Gugus gas ini, pada gilirannya, dapat menjadi produk penghancuran bintang, seperti supernova, atau akumulasi materi yang tersisa dari proses pembentukan bintang muda. Nebula terdekat dengan Bumi adalah Nebula Helix, 650 tahun cahaya dari Matahari.

Galaksi

Gugus bintang, masing-masing cenderung memiliki tata surya sendiri, bersama dengan nebula, debu kosmik, komet, sabuk asteroid, dan benda langit lainnya, membentuk unit yang lebih besar yang disebut galaksi.

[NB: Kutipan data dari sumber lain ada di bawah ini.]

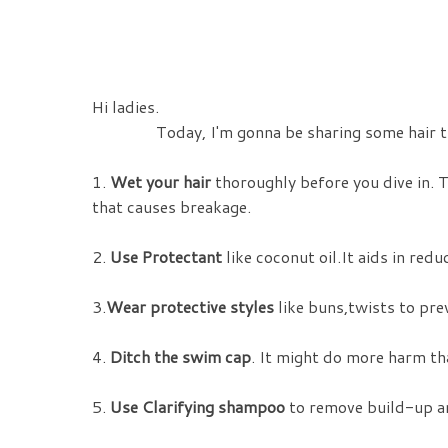
Hi ladies.
Today, I'm gonna be sharing some hair tips 
1.
Wet your hair
thoroughly before you dive in. 
that causes breakage.
2.
Use Protectant
like coconut oil.It aids in red
3.
Wear protective styles
like buns,twists to pre
4.
Ditch the swim cap
. It might do more harm tha
5.
Use Clarifying shampoo
to remove build-up an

Tergantung pada jumlah bintang yang membentuk galaksi, kita dapat berbicara tentang galaksi kerdil (107 bintang) atau galaksi raksasa (1014 bintang); tetapi kita juga dapat mengklasifikasikannya menjadi spiral, elips, lenticular dan tidak beraturan.

Galaksi di mana tata surya kita berada adalah Bima Sakti, dinamai menurut susu ibu Hera, dewi jajaran peradaban Yunani kuno.

Saya harap dengan informasi ini Anda dapat mempelajari lebih lanjut tentang apa itu bintang, karakteristiknya, dan pentingnya.


Isi artikel mengikuti prinsip kami etika editorial. Untuk melaporkan kesalahan, klik di sini.

Jadilah yang pertama mengomentari

tinggalkan Komentar Anda

Alamat email Anda tidak akan dipublikasikan.

*

*

  1. Penanggung jawab data: Miguel Ángel Gatón
  2. Tujuan data: Mengontrol SPAM, manajemen komentar.
  3. Legitimasi: Persetujuan Anda
  4. Komunikasi data: Data tidak akan dikomunikasikan kepada pihak ketiga kecuali dengan kewajiban hukum.
  5. Penyimpanan data: Basis data dihosting oleh Occentus Networks (UE)
  6. Hak: Anda dapat membatasi, memulihkan, dan menghapus informasi Anda kapan saja.